What is needed
Copy the lines in the data below word for word, from the line with "bouwprofessionals te ondersteunen" to the line with "Spoločenské organizácie v obci", including both of those lines.

Data provided
►

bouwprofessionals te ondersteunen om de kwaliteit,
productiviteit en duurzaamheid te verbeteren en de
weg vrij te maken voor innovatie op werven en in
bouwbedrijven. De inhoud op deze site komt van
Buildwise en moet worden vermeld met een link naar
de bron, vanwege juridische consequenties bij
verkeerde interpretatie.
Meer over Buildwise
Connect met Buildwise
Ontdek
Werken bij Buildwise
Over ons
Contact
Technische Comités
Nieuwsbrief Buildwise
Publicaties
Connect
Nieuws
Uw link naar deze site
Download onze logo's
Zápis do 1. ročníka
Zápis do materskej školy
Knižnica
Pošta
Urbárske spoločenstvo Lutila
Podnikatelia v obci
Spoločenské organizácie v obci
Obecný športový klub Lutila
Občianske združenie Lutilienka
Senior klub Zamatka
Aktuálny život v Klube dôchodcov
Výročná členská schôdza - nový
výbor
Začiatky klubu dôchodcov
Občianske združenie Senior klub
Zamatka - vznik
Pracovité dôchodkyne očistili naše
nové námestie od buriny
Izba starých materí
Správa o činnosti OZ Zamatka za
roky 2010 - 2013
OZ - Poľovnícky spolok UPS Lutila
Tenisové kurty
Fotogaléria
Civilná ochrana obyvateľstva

◄
►

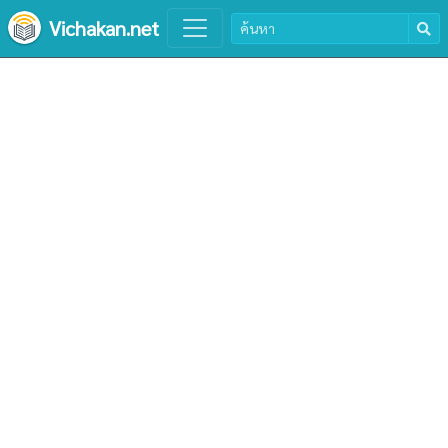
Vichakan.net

◄

Exercise solution
bouwprofessionals te ondersteunen om de kwaliteit,
productiviteit en duurzaamheid te verbeteren en de
weg vrij te maken voor innovatie op werven en in
bouwbedrijven. De inhoud op deze site komt van
Buildwise en moet worden vermeld met een link naar
de bron, vanwege juridische consequenties bij
verkeerde interpretatie.
Meer over Buildwise
Connect met Buildwise
Ontdek
Werken bij Buildwise
Over ons
Contact
Technische Comités
Nieuwsbrief Buildwise
Publicaties
Connect
Nieuws
Uw link naar deze site
Download onze logo's
Zápis do 1. ročníka
Zápis do materskej školy
Knižnica
Pošta
Urbárske spoločenstvo Lutila
Podnikatelia v obci
Spoločenské organizácie v obci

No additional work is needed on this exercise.